You can package this with the following command line:

tar -cjf data.tbz /etc/make.conf /var/db/pkg/sys-cluster/openmpi-1.2.7/

And simply send me the data.tbz file.

Thanks,

Eric

Prasanna Ranganathan wrote:

Hi,

 I did make sure at the beginning that only eth0 was activated on all the
nodes. Nevertheless, I am currently verifying the NIC configuration on all
the nodes and making sure things are as expected.

While trying different things, I did come across this peculiar error which I
had detailed in one of my previous mails in this thread.

I am testing the helloWorld program in the following trivial case:

mpirun -np 1 -host localhost /main/mpiHelloWorld

Which works fine.

But,

mpirun -np 1 -host localhost --debug-daemons /main/mpiHelloWorld

always fails as follows:

Daemon [0,0,1] checking in as pid 2059 on host localhost
[idx1:02059] [0,0,1] orted: received launch callback
idx1 is node 0 of 1
ranks sum to 0
[idx1:02059] [0,0,1] orted_recv_pls: received message from [0,0,0]
[idx1:02059] [0,0,1] orted_recv_pls: received exit
[idx1:02059] *** Process received signal ***
[idx1:02059] Signal: Segmentation fault (11)
[idx1:02059] Signal code:  (128)
[idx1:02059] Failing at address: (nil)
[idx1:02059] [ 0] /lib/libpthread.so.0 [0x2afa8c597f30]
[idx1:02059] [ 1] /usr/lib64/libopen-rte.so.0(orte_pls_base_close+0x18)
[0x2afa8be8e2a2]
[idx1:02059] [ 2] /usr/lib64/libopen-rte.so.0(orte_system_finalize+0x70)
[0x2afa8be795ac]
[idx1:02059] [ 3] /usr/lib64/libopen-rte.so.0(orte_finalize+0x20)
[0x2afa8be7675c]
[idx1:02059] [ 4] orted(main+0x8a6) [0x4024ae]
[idx1:02059] *** End of error message ***

The failure happens with more verbose output when using the -d flag.

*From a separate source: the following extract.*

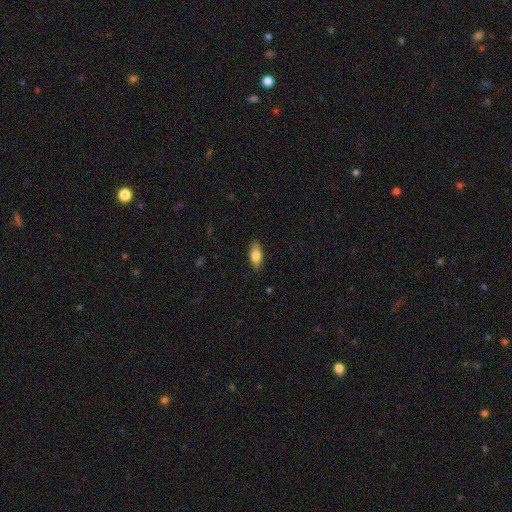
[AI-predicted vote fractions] This is likely a smooth galaxy (78%). How rounded: clearly in between (82%). Merging: clearly none (87%).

Does this point to some bug in OpenMPI or am I missing something here?

I have attached ompi_info output on this node.

Regards,

Prasanna.

  



___
users mailing list
us...@open-mpi.org
http://www.open-mpi.org/mailman/listinfo.cgi/users




Re: [OMPI users] Need help resolving No route to host error with OpenMPI 1.1.2

2008-09-11 Thread Eric Thibodeau

Prasanna,

   I opened up a bug report to enable a better control over the 
threading options (http://bugs.gentoo.org/show_bug.cgi?id=237435). In 
the meanwhile, if your helloWorld isn't too fluffy, could you send it 
over (off list if you prefer) so I can take a look at it, the 
Segmentation fault is probably hinting at another problem. Also, could 
you send the output of ompi_info now that you've recompiled openmpi with 
USE=-threads, I want to make sure the option went through as I hope it 
should. Simply attach the file named out.txt after running the following 
command:


ompi_info > out.txt

...RTF files tend to make my eyes cross over ;)

Thanks,

Eric

Prasanna Ranganathan wrote:

Hi,

I have tried the following to no avail.

On 499 machines running openMPI 1.2.7:

mpirun -np 499 -bynode -hostfile nodelist /main/mpiHelloWorld ...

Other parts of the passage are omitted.